The US Electoral College is set to back Trump for the White House
The US Electoral College has shown no sign of moving its support from President-elect Donald Trump to losing Democrat candidate Hillary Clinton as voting begins today.
Some Democrats urged the college – a group of 538 electors chosen by state parties – to change their votes to Clinton after she won the popular vote by a margin of nearly 2.9m ballots, Reuters reported.
The Electoral College vote is typically a formality, but this year Clinton's popular vote win and allegations of Russian interference in the election have caused protestors around the country to call for electors to dump Trump.
Read more: Will allegations of Russian hacking tarnish Donald Trump’s presidency?
Despite the lobbying, there is no sign that electors will change the outcome of the election, which Trump won with a majority of 306 Electoral College votes.

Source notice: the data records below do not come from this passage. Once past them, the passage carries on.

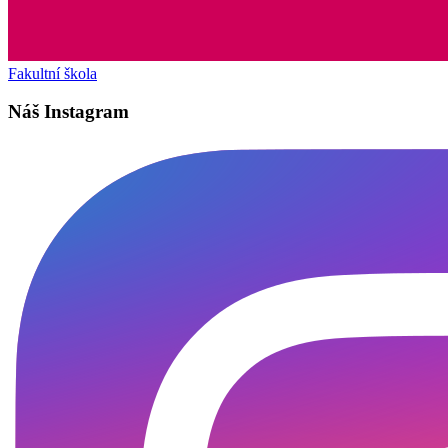
Fakultní škola
Náš Instagram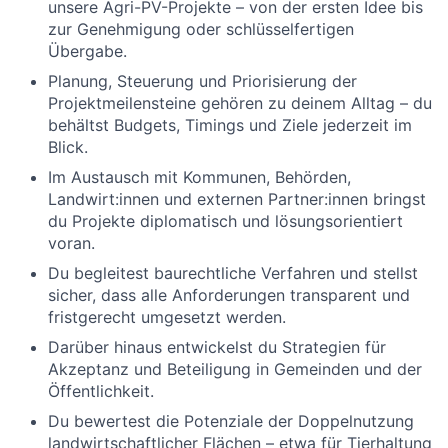
unsere Agri-PV-Projekte – von der ersten Idee bis
zur Genehmigung oder schlüsselfertigen
Übergabe.
Planung, Steuerung und Priorisierung der
Projektmeilensteine gehören zu deinem Alltag – du
behältst Budgets, Timings und Ziele jederzeit im
Blick.
Im Austausch mit Kommunen, Behörden,
Landwirt:innen und externen Partner:innen bringst
du Projekte diplomatisch und lösungsorientiert
voran.
Du begleitest baurechtliche Verfahren und stellst
sicher, dass alle Anforderungen transparent und
fristgerecht umgesetzt werden.
Darüber hinaus entwickelst du Strategien für
Akzeptanz und Beteiligung in Gemeinden und der
Öffentlichkeit.
Du bewertest die Potenziale der Doppelnutzung
landwirtschaftlicher Flächen – etwa für Tierhaltung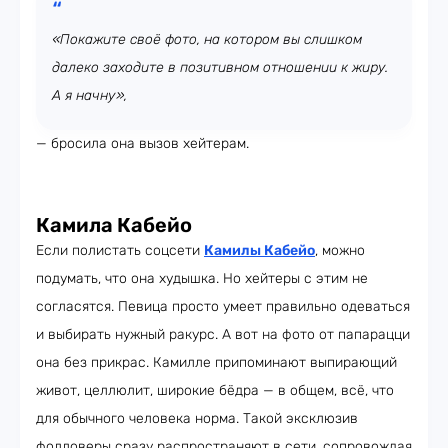
«Покажите своё фото, на котором вы слишком
далеко заходите в позитивном отношении к жиру.
А я начну»,
— бросила она вызов хейтерам.
Камила Кабейо
Если полистать соцсети
Камилы Кабейо
, можно
подумать, что она худышка. Но хейтеры с этим не
согласятся. Певица просто умеет правильно одеваться
и выбирать нужный ракурс. А вот на фото от папарацци
она без прикрас. Камилле припоминают выпирающий
живот, целлюлит, широкие бёдра — в общем, всё, что
для обычного человека норма. Такой эксклюзив
фолловеры сразу распространяют в сети, сопровождая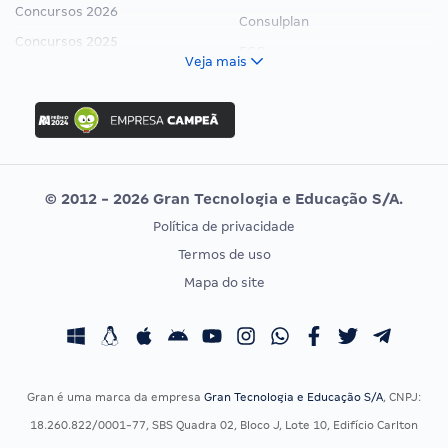
Concursos 2026
Consulplan
Concursos 2025
FCC
Veja mais
Concurso Nacional Unificado
FGV
Concurso Ibama
Idecan
Concurso MPU
Selecon
Editais publicados
Uniase
© 2012 - 2026 Gran Tecnologia e Educação S/A.
Vunesp
Política de privacidade
CONCURSOS POR PROFISSÃO
EXAME DE ORDEM
Termos de uso
Concursos Administrativos
OAB
Mapa do site
Concursos Educação
Prova OAB
Concursos Fiscais
Calendário OAB
Concursos Jurídicos
Questões OAB
Concursos Militares
Recursos OAB
Gran é uma marca da empresa
Gran Tecnologia e Educação S/A
, CNPJ:
Concursos Policiais
Exame de Ordem
18.260.822/0001-77, SBS Quadra 02, Bloco J, Lote 10, Edifício Carlton
Concursos Saúde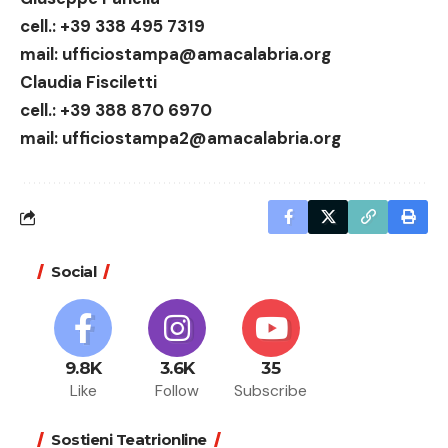
cell.: +39 338 495 7319
mail:
ufficiostampa@amacalabria.org
Claudia Fisciletti
cell.: +39 388 870 6970
mail:
ufficiostampa2@amacalabria.org
Social
9.8K
3.6K
35
Like
Follow
Subscribe
Sostieni Teatrionline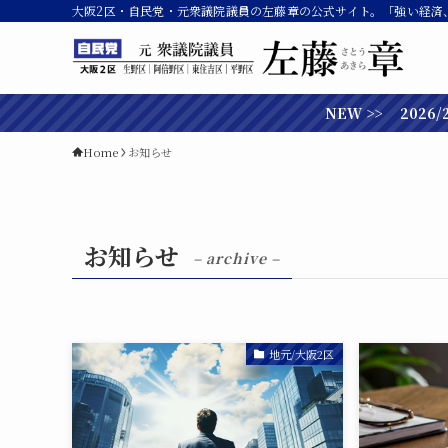
大阪2区・自民党・元衆議院議員の左藤章の公式サイト。「強い経済
NEW >> 2026/2/2
Home
お知らせ
お知らせ
– archive –
地元/大阪2区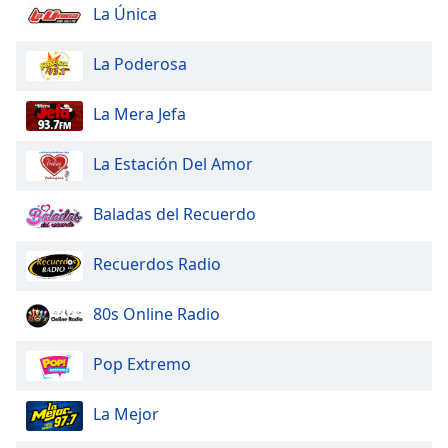
dialog
La Única
window.
Escape
La Poderosa
will
cancel
La Mera Jefa
and
close
La Estación Del Amor
the
window.
Baladas del Recuerdo
Text
Color
Recuerdos Radio
Opacity
80s Online Radio
Pop Extremo
Text
Background
La Mejor
Color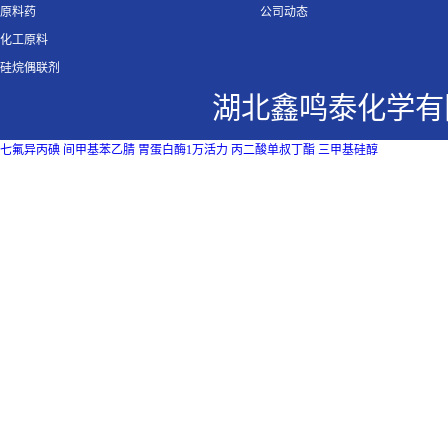
原料药
公司动态
化工原料
硅烷偶联剂
湖北鑫鸣泰化学有
七氟异丙碘
间甲基苯乙腈
胃蛋白酶1万活力
丙二酸单叔丁酯
三甲基硅醇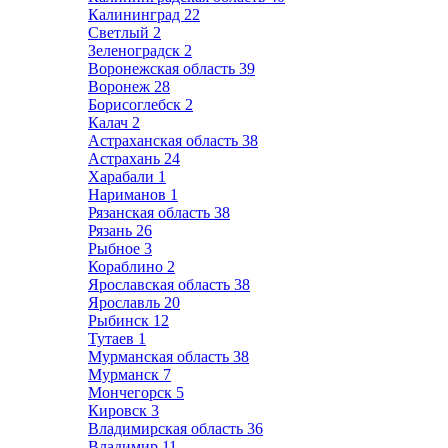
Калининград
22
Светлый
2
Зеленоградск
2
Воронежская область
39
Воронеж
28
Борисоглебск
2
Калач
2
Астраханская область
38
Астрахань
24
Харабали
1
Нариманов
1
Рязанская область
38
Рязань
26
Рыбное
3
Кораблино
2
Ярославская область
38
Ярославль
20
Рыбинск
12
Тутаев
1
Мурманская область
38
Мурманск
7
Мончегорск
5
Кировск
3
Владимирская область
36
Владимир
11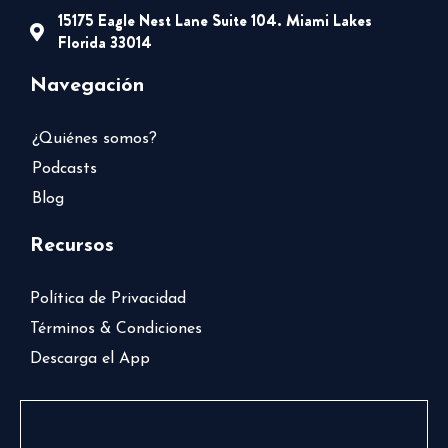
15175 Eagle Nest Lane Suite 104. Miami Lakes
Florida 33014
Navegación
¿Quiénes somos?
Podcasts
Blog
Recursos
Política de Privacidad
Términos & Condiciones
Descarga el App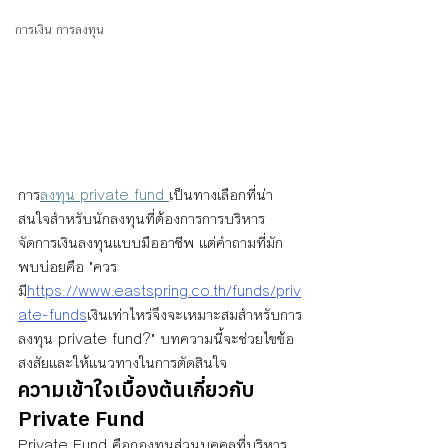
การเงิน การลงทุน
การ
ลงทุน private fund 
เป็นทางเลือกที่น่า
สนใจสำหรับนักลงทุนที่ต้องการการบริหาร
จัดการเงินลงทุนแบบมืออาชีพ แต่คำถามที่มัก
พบบ่อยคือ "ควร
มี
https://www.eastspring.co.th/funds/priv
ate-funds
เงินเท่าไหร่จึงจะเหมาะสมสำหรับการ
ลงทุน private fund?" บทความนี้จะช่วยไขข้อ
สงสัยและให้แนวทางในการตัดสินใจ
ความเข้าใจเบื้องต้นเกี่ยวกับ 
Private Fund
Private Fund คือกองทุนส่วนบุคคลที่บริหาร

A candidate needs 270 votes to win the presidency.
At least five Democrats who were committed to back Clinton have cast ballots for others, however, in the largest number of vote swaps in more than a century.
By late afternoon, no Republican elector was reported to have cast a ballot for anyone other than Trump, although one Texan elector had written that he planned to.
Read more: "Let them keep it!": Trump weighs in as US secures return of China drone
The Electoral College votes will be officially counted on 6 January, but there is almost no chance the vote today will change the outcome of the election. Trump is set to take the White House on 20 January.
"I don't think you have to wait for a surprise on January 6," Robert Erikson, a political scientist at Columbia University, told Reuters.
"If it's in the works, it sure has been a secret plot," Erikson said.
The Electoral College was established in 1787 and assigns each state electors equal to its number of representatives and senators in Congress.
When voters go to the polls to cast a ballot for president, they are actually choosing a presidential candidate's preferred slate of electors for their state.